Villing & Company

The BCS: Brand Championship Series

On January 2 I flipped between the TicketCity and TaxSlayer.com Bowls while remembering Notre Dame's collapse in the Champs Sports Bowl. Around the time I started seeing mentions of the Chick-fil-A Bowl, Outback Bowl and Kraft Fight Hunger Bowl, something in me snapped.

What happened to that happy New Year's Day marriage between football and fruit? The elegance that was once found in names like the Citrus Bowl, Orange Bowl and heck, even the Tangerine Bowl seems to be lost forever, buried under a pile of awkward sponsor-touting titles.

Don't get me wrong. Even a novice marketer can see a massive benefit for sponsoring a college bowl game. The appeal is obvious – great exposure and a chance to exponentially boost name recognition for your brand. The number of impressions generated by one of these things must be incredible.

But quantitative measures can't make up for the qualitative clumsiness of a game sponsorship that raises more eyebrows than it does brand loyalty. I mean, does this look like an ad from a brand that belongs anywhere near a football field?

Not all bowl sponsorships are as grating as peddlers of women's shoes or frankly any of the bowl sponsorships mentioned here. Predictably, those with some sort of longevity enjoy a greater aura of legitimacy. Tostito's longstanding sponsorship of the Fiesta Bowl is perhaps the best example, not only for its stability but also because mentioning tortilla chips next to the word "fiesta" seems to make sense. Meanwhile, I'll give a jar of queso to anyone who can tell me they've seen a single TaxSlayer.com ad since January 2.
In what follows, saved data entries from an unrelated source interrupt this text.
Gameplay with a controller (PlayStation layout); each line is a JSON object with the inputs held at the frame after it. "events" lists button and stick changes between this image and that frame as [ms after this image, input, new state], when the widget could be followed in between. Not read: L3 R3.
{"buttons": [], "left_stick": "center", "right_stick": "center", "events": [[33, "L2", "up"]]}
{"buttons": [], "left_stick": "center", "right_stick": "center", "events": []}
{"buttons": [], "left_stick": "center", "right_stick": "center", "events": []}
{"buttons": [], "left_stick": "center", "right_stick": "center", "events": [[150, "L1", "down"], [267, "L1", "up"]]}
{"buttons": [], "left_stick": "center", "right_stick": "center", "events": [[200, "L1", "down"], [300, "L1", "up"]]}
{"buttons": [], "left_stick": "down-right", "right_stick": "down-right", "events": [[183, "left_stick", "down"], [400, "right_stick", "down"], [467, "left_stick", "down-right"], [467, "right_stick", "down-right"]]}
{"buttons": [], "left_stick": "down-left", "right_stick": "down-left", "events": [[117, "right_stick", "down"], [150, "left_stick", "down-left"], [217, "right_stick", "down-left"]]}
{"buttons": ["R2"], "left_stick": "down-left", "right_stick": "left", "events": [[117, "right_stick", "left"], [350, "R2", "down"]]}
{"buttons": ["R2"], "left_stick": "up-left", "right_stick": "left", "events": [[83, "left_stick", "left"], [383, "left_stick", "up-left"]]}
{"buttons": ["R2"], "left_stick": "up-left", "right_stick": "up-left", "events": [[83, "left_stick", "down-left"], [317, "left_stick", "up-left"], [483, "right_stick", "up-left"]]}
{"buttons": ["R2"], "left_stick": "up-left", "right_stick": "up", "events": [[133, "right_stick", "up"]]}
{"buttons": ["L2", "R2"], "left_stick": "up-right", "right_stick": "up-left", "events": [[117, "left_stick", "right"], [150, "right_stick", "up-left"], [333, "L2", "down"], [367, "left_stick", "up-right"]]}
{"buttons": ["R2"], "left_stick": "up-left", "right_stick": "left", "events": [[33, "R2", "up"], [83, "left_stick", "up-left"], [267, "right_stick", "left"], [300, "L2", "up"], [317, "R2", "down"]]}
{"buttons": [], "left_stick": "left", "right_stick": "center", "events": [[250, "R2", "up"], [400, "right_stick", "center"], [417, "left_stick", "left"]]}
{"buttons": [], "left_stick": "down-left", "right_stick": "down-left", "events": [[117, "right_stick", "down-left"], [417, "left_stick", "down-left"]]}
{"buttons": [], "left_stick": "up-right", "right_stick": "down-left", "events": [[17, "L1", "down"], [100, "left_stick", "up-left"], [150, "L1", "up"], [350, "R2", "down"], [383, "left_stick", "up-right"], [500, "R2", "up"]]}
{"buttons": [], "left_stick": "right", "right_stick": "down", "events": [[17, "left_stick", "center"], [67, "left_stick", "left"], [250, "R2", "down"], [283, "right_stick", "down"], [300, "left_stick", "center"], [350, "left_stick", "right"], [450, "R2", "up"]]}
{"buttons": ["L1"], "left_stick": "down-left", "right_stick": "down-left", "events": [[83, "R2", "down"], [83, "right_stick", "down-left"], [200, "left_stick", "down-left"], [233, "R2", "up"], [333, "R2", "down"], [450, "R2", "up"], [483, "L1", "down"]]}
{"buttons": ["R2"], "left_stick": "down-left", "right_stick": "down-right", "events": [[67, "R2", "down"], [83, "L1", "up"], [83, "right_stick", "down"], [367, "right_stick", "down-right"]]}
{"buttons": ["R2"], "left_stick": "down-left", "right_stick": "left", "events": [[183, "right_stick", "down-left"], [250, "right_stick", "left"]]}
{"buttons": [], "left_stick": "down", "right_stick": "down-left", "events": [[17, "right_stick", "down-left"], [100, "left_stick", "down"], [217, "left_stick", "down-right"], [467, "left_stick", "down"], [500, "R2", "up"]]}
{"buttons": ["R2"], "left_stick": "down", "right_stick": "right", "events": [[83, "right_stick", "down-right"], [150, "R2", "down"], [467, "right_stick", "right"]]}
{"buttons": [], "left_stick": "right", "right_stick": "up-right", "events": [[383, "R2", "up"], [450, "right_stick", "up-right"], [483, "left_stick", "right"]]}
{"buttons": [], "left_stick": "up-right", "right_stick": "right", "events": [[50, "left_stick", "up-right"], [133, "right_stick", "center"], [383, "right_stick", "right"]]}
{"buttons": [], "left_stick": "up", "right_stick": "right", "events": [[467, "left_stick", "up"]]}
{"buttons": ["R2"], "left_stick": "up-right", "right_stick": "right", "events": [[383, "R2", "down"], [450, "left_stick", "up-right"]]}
Which means there is a point to my soapbox ascension: loyalty is never something that can be achieved through a blitz of name mentions associated with a football game. Just because there may be a short-term payoff doesn't mean the brand will benefit over the long haul, and not every kind of advertising that is effective is necessarily endearing. (Take, for example, negative political ads.)

Just as football games are seldom won with a strong showing in the first quarter, it's also difficult to take potential customers across the goal line without a sustained effort. Marketers, always plan for the long term. It may not be as cool as getting your logo painted in the middle of a football field, but it will definitely help you stay off the sidelines.